Novitasari Dewi Salusi - Sepakbola
Selasa, 16 Mar 2021 19:00 WIB
BERGAMO, ITALY - FEBRUARY 24: Toni Kroos of Real Madrid is tackled by Luis Muriel of Atalanta B.C. during the UEFA Champions League Round of 16 match between Atalanta and Real Madrid at Gewiss Stadium on February 24, 2021 in Bergamo, Italy. Sporting stadiums around Italy remain under strict restrictions due to the Coronavirus Pandemic as Government social distancing laws prohibit fans inside venues resulting in games being played behind closed doors. (Photo by Emilio Andreoli/Getty Images)
Atalanta tak akan main defensif saat menghadapi Real Madrid di Liga Champions (Foto: Getty Images/Emilio Andreoli)
Jakarta -

Atalanta harus membalikkan keadaan atas Real Madrid di leg kedua 16 besar Liga Champions. Meski mengakui Madrid favorit, Atalanta tidak akan main defensif.

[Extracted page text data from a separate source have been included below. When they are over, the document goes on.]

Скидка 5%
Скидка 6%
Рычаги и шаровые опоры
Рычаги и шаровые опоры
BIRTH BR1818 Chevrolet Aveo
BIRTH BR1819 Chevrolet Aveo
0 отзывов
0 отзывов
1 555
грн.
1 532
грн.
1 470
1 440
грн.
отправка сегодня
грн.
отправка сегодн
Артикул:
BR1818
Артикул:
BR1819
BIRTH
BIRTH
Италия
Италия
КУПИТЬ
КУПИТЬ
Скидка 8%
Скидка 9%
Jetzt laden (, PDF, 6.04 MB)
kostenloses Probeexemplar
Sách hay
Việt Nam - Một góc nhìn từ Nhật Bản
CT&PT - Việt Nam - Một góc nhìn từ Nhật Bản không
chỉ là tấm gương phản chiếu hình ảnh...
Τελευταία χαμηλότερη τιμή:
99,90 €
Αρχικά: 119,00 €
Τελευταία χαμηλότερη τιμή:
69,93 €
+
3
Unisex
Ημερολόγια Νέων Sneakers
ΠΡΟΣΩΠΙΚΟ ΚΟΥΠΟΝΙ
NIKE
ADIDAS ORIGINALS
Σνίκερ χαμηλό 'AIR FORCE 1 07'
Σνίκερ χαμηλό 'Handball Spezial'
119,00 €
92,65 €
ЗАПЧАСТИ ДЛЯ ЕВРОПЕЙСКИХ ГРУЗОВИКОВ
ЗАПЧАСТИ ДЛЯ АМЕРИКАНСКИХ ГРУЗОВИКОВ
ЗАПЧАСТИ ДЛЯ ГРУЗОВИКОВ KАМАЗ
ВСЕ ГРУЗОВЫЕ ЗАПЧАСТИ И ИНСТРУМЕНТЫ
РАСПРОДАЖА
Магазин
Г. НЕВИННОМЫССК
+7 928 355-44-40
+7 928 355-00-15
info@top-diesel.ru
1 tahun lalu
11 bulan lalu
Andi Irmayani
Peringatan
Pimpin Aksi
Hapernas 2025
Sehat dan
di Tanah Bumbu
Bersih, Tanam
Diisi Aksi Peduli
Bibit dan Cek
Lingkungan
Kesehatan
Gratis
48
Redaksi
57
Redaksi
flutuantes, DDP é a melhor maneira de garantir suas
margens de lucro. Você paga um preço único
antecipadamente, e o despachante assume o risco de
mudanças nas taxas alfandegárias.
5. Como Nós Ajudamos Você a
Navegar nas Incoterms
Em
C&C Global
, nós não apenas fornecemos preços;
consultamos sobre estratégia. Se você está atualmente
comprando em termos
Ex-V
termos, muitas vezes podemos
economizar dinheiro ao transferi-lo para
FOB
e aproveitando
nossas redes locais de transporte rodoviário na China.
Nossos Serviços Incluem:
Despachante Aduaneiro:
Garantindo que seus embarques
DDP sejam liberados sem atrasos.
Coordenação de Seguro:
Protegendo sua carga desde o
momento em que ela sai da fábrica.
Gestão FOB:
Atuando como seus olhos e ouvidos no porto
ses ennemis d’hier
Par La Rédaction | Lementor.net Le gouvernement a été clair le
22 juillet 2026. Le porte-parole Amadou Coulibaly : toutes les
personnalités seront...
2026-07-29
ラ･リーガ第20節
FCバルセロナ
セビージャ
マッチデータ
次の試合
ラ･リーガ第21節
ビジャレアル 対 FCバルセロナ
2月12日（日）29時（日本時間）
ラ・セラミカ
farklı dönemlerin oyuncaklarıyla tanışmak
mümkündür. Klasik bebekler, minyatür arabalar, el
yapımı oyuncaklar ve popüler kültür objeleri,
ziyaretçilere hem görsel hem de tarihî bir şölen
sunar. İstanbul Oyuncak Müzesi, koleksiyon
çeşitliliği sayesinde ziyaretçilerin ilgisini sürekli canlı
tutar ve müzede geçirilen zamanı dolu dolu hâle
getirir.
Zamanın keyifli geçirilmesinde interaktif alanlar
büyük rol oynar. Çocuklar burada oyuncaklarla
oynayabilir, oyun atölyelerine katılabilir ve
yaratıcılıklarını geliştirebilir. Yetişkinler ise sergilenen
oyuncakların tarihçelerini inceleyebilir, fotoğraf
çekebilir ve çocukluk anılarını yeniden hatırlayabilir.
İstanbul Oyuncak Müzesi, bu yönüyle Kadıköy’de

Atalanta kalah saat menjamu Madrid di leg pertama babak 16 besar Liga Champions. Bertanding di Stadio Atleti Azzurri d'Italia, La Dea harus mengakui keunggulan tim tamu dengan skor 0-1.

Itu berarti Atalanta wajib menang dengan selisih dua gol pada pertandingan leg kedua. Josip Ilicic dkk akan tandang ke Stadion Alfredo Di Stefano, Rabu (17/3/2021) dini hari WIB.

Menghadapi leg kedua, pelatih Atalanta Gian Piero Gasperini berharap timnya tak lagi memikirkan kekalahan di leg pertama.

"Kami sadar Real Madrid bisa memakai sistem berbeda tapi kami siap menghadapi situasi berbeda. Kami tidak akan mengubah gaya kami," ujar Gasperini dalam konferensi pers seperti dilansir Football Italia.

"Kami minta maaf kami tidak memainkan leg pertama seperti yang kami inginkan. Kami harus main bertahan, tapi kami tidak boleh memikirkan itu. Itu sudah lewat."

"Sekarang lebih sulit, tapi kami punya motivasi ekstra. Kami ingin menghadapi tim terbaik di dunia untuk mengetahui level kami."

Gian Piero Gasperini mengakui membalikkan keadaan atas Real Madrid bukan perkara mudah. Gasperini pun akan meminta anak-anak didiknya untuk tampil berani menyerang.

"Kami tidak pernah mengubah pendekatan atau identitas kami. Kami bisa saja parkir bus dan menunggu peluang, tapi itu bukan mental kami," ucap Gasperini.

"Melawan Real Madrid itu sulit. Mereka tidak membuat kesalahan. Level mereka sangat tinggi, kami melihatnya di Bergamo dan kami akan melihat itu lagi besok. Mereka favoritnya, tapi pembuktiannya di lapangan."

"Kami termotivasi. Kalau ada kondisi yang tepat, kami akan mencoba menyulitkan Real Madrid dan menumbangkan ekspektasi," kata Gasperini.